矯正施設の過密問題は最近始まったことではない。

法務省矯正統計年報によると、矯正施設の収容率は2012年に99.5%だったが、その後の11年間、100%を超え続けている。

すし詰め状態の狭い監房は、国会国政監査でも毎年指摘されている問題だ。

憲法裁判所も2016年、過密収容に対して「人としての尊厳と価値を侵害する」として違憲決定を下している。最高裁は昨年、1人当たり2平方メートル未満の空間に収容された収容者に、国が慰謝料を支給すべきだという判決を出している。

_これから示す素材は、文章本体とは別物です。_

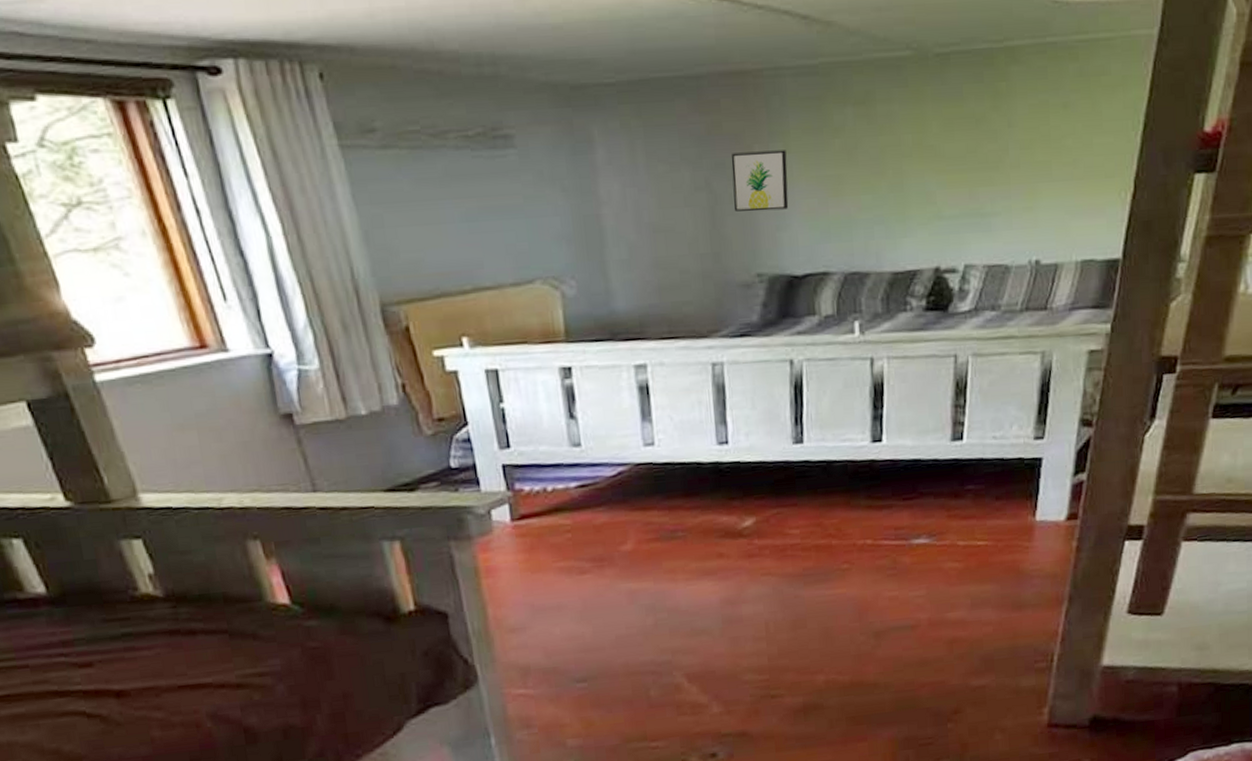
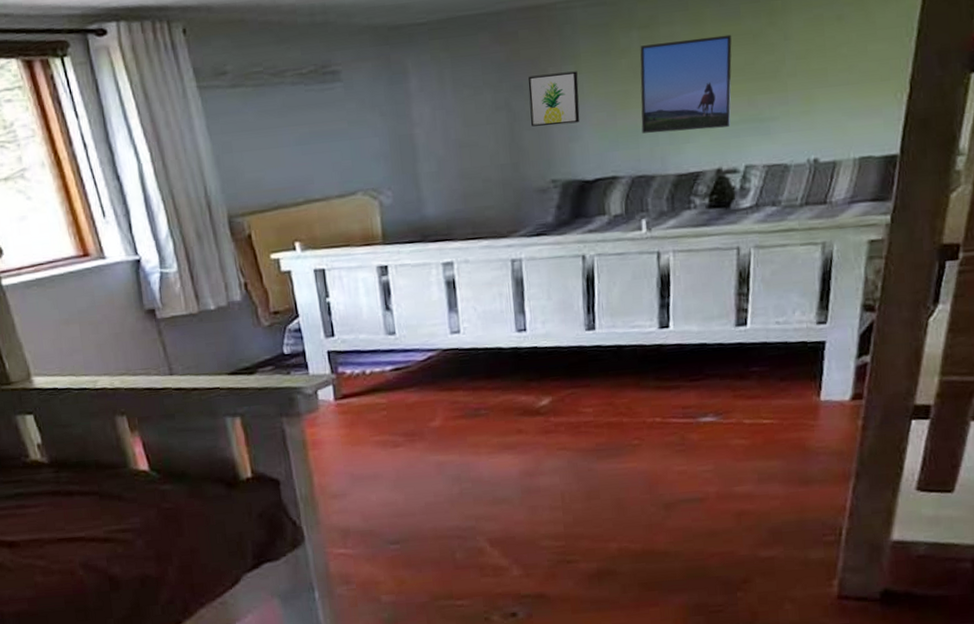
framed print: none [855,117,954,225] -> present [640,34,732,133]

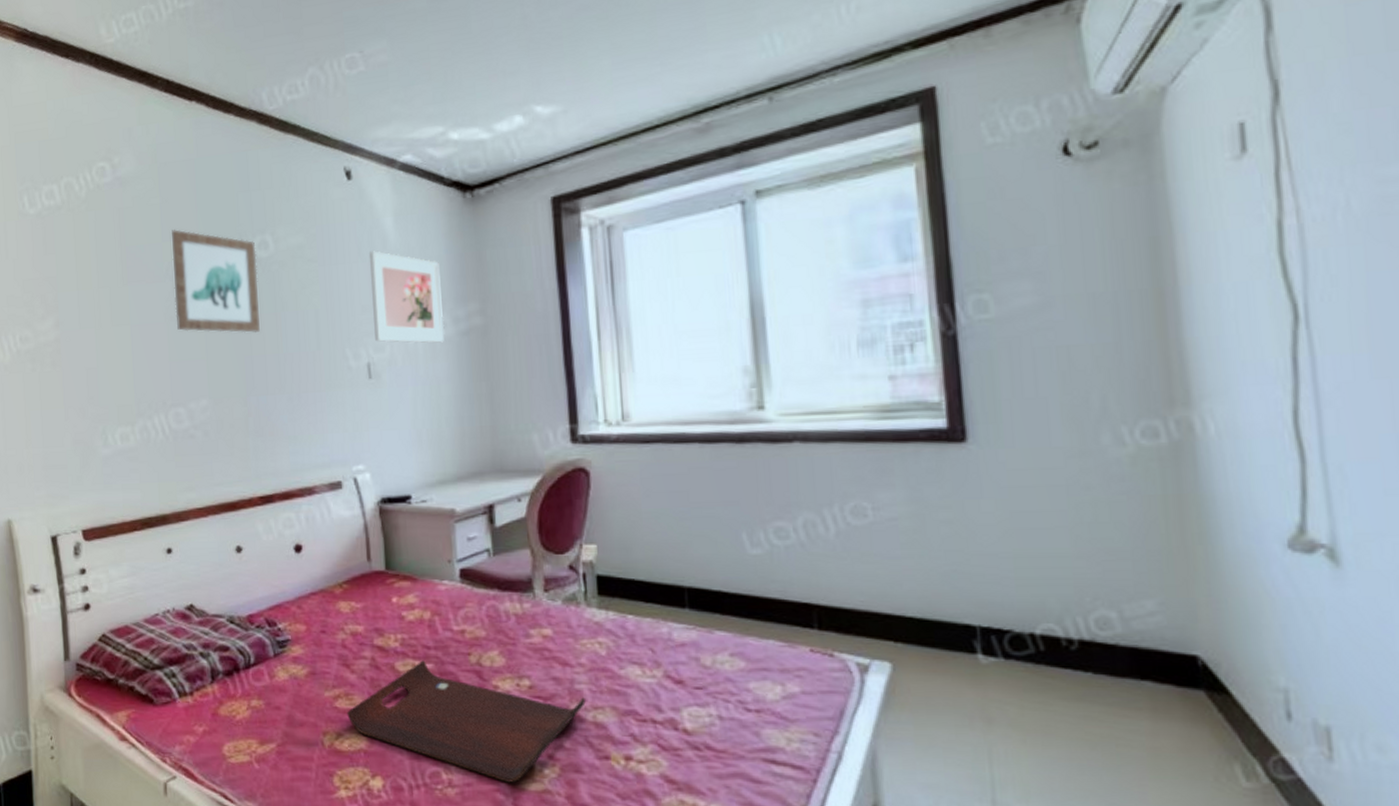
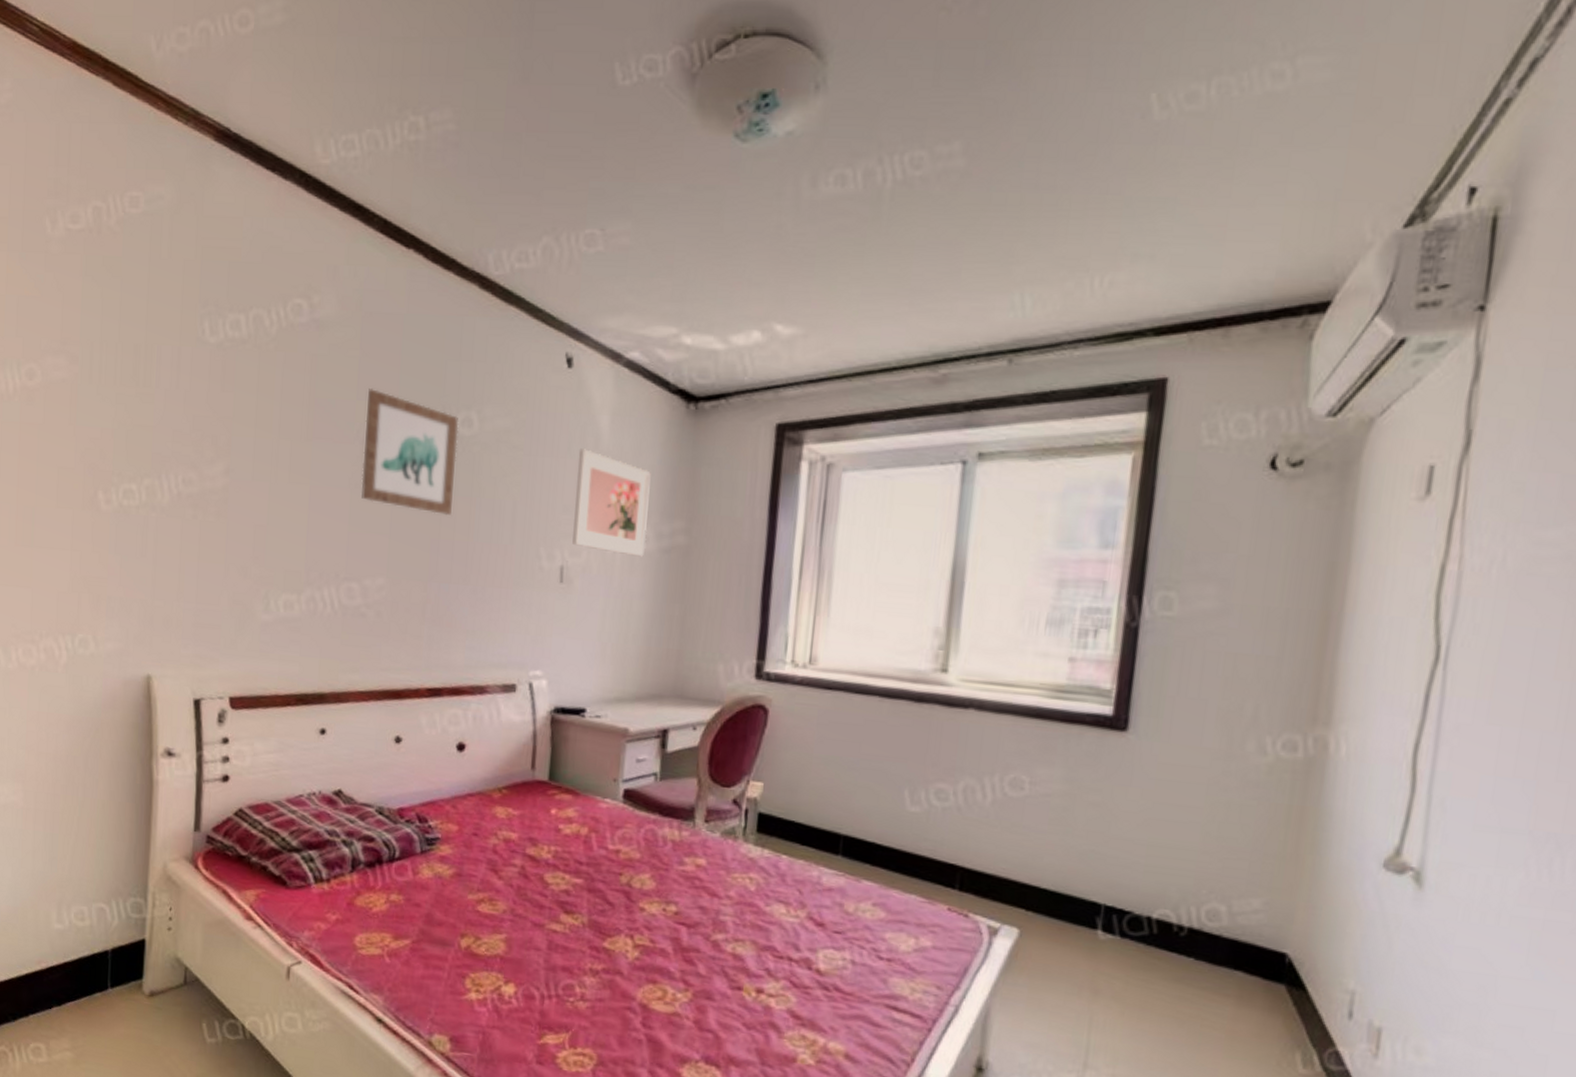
serving tray: present [347,660,586,783] -> none [488,875,728,1003]

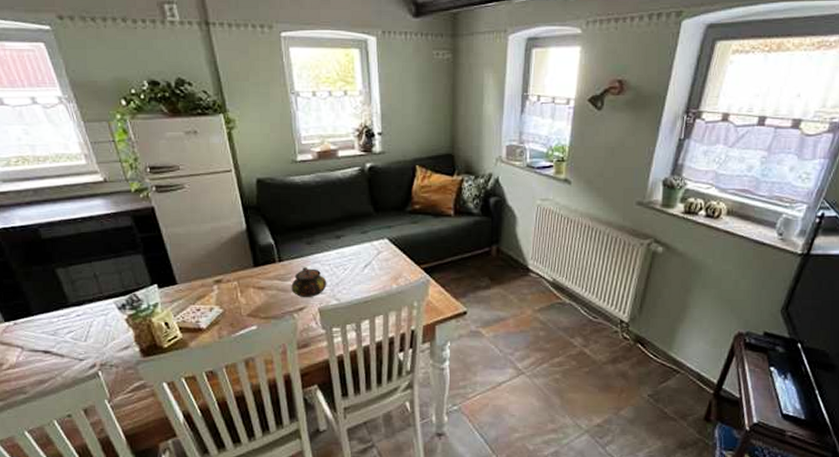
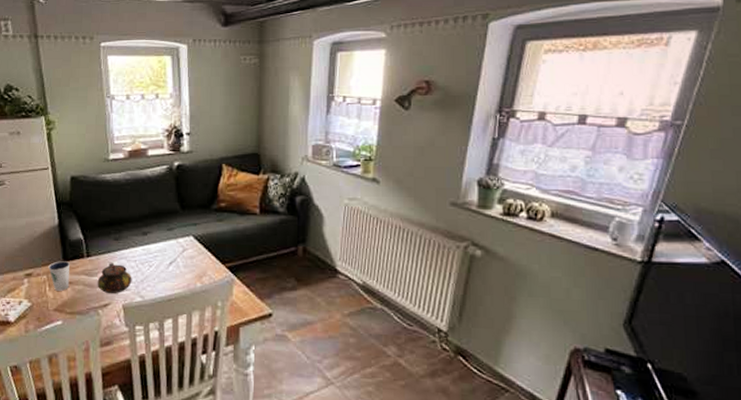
dixie cup: none [239,267,262,296] -> present [48,261,70,291]

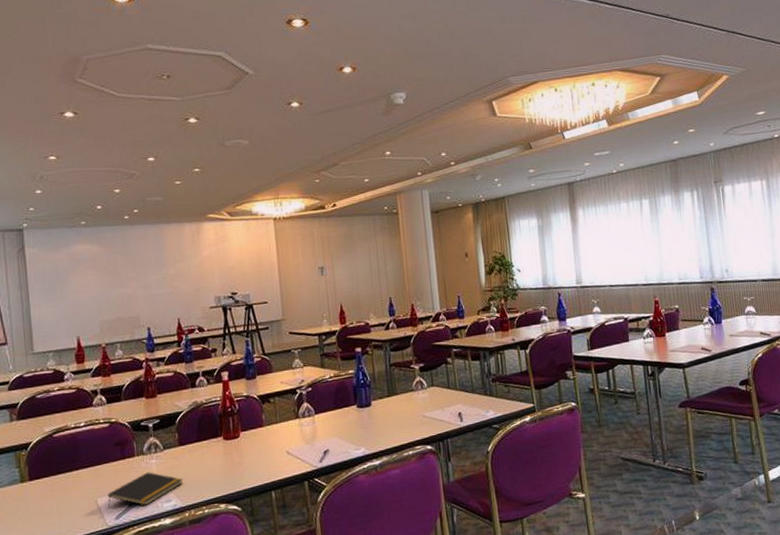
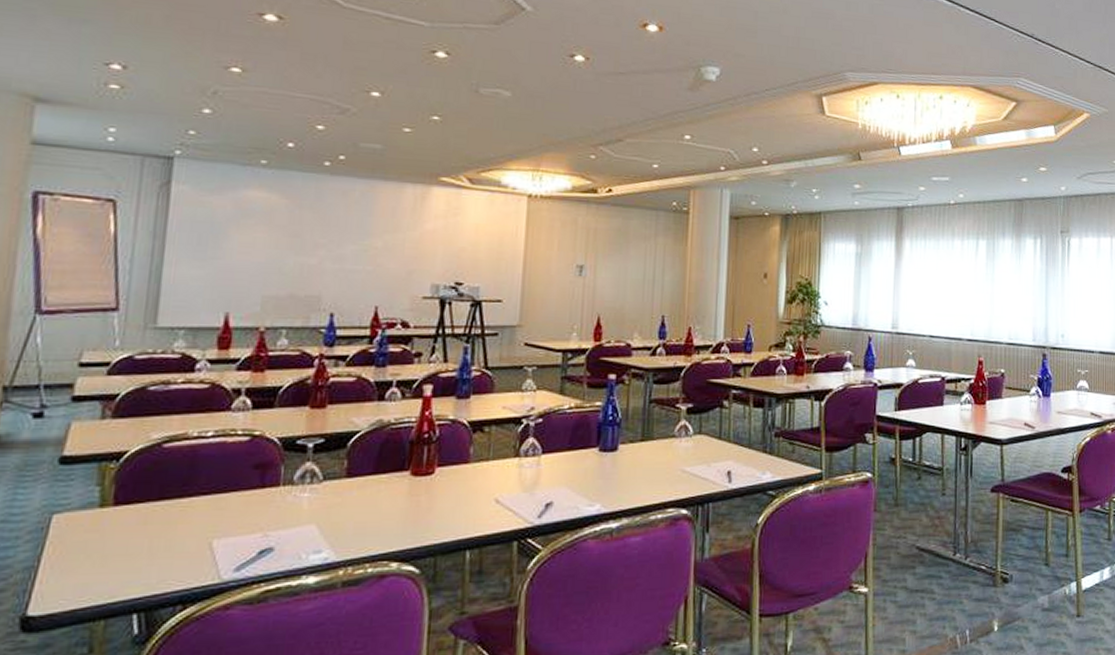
notepad: present [107,472,183,507] -> none [226,509,345,556]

矯正施設の収容率は2016年に121.2%でピークに達した後、昨年(104%)にまで落ちている。

なぜか。

2020~21年、矯正施設内で新型コロナが拡散したことから、法務省が積極的に仮釈放を許可したことがまず挙げられる。また、新型コロナ感染の影響で、身柄を拘束しての捜査などが減ったことも影響を与えている。

◇制度の改善に着手

過密問題の「正攻法」の解決策は、施設の新築・移転だ。

だが、これは現実的に容易ではない。

矯正施設は代表的な「嫌悪施設」で、地域住民の反対が激しい。

釜山では、拘置所・刑務所の建設から半世紀近くが過ぎているうえ、過密収容まで重なり、10年ほど前から移転議論が進められている。

だが、住民の反発で何度も振り出しに戻っている。

法曹関係者は次のような見解を示す。

「地域の住民だけでなく、自治体首長やその地域から選出される国会議員も反対しているため、矯正施設の新築は非常に難しい。矯正施設の空間が限られているのに犯罪は増える傾向にある。過密収容になるしかない」

法務省は最近、過密問題の解決と矯正・教化の実効性を高めるための研究をするよう発注し、制度の改善に着手した。同省関係者は「矯正実務の全般を検討し、人権尊重や、グローバルスタンダードに合った収容者処遇のための法律を整備する」と強調している。